Remember “2001: A Space Odyssey” and “The Terminator”? Back in the day when computer science and the general public were realizing the full potential of artificial intelligence, futuristic movies stirred a primal fear that computers would become so smart that they could take over the world. Since then, advances in AI have been astounding. Machines now analyze visual data like scenes and faces, understand natural language, and even learn. But don’t worry about global domination, we’re told, computers are a long way from being self-aware or able to think like humans. Most importantly, they will never have the ability to feel emotions.

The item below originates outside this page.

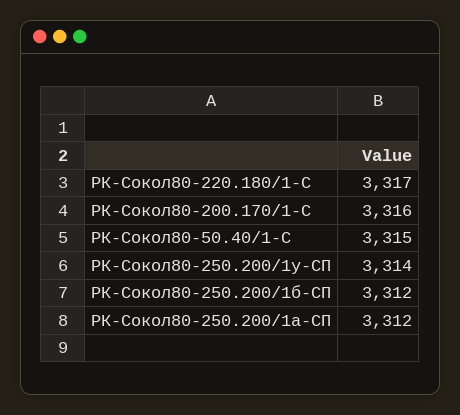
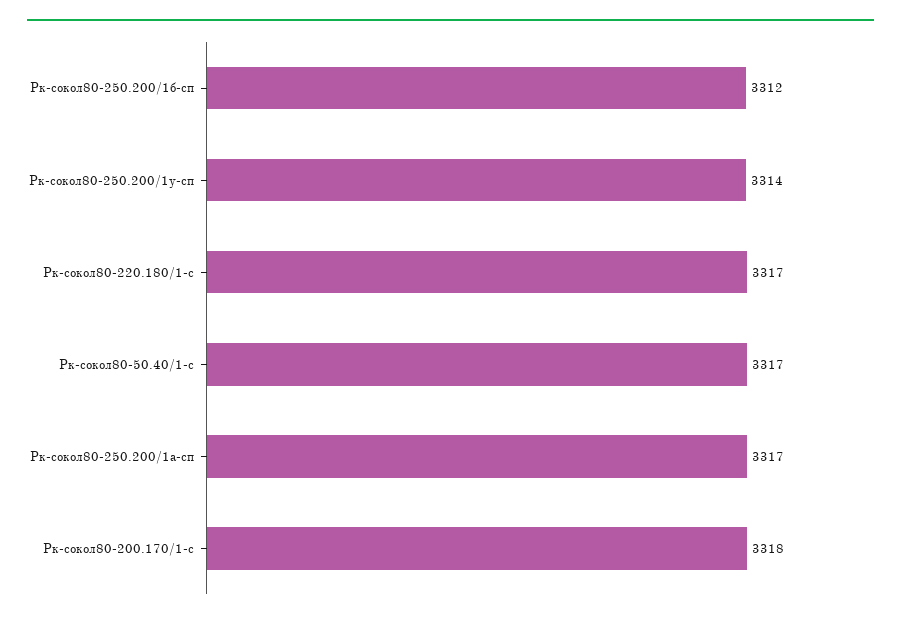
РК-Сокол80-200.170/1-С: 3316 -> 3318
РК-Сокол80-50.40/1-С: 3315 -> 3317
РК-Сокол80-250.200/1а-СП: 3312 -> 3317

Maybe not, but they can read them.


Emotion AI, a.k.a. affective computing or artificial emotional intelligence, originated in the 1990s to bolster earlier attempts to identify universal emotions communicated by facial expressions. This research needed a database of standardized photographic images and the burgeoning data-mining field could comply. Then machine learning techniques were applied to big data and emotion AI took off. It wasn’t long before other visual non-verbal communication modes were studied, such as gesture, posture, gait, unconscious body movements and biophysical signals like flushing and sweating. Auditory cues in speech and voice were also analyzed, such as intonation, emphasis, rhythm and pauses. This research is becoming more sophisticated each year and the current wealth of social media offers innumerable sources of images and vocalizations.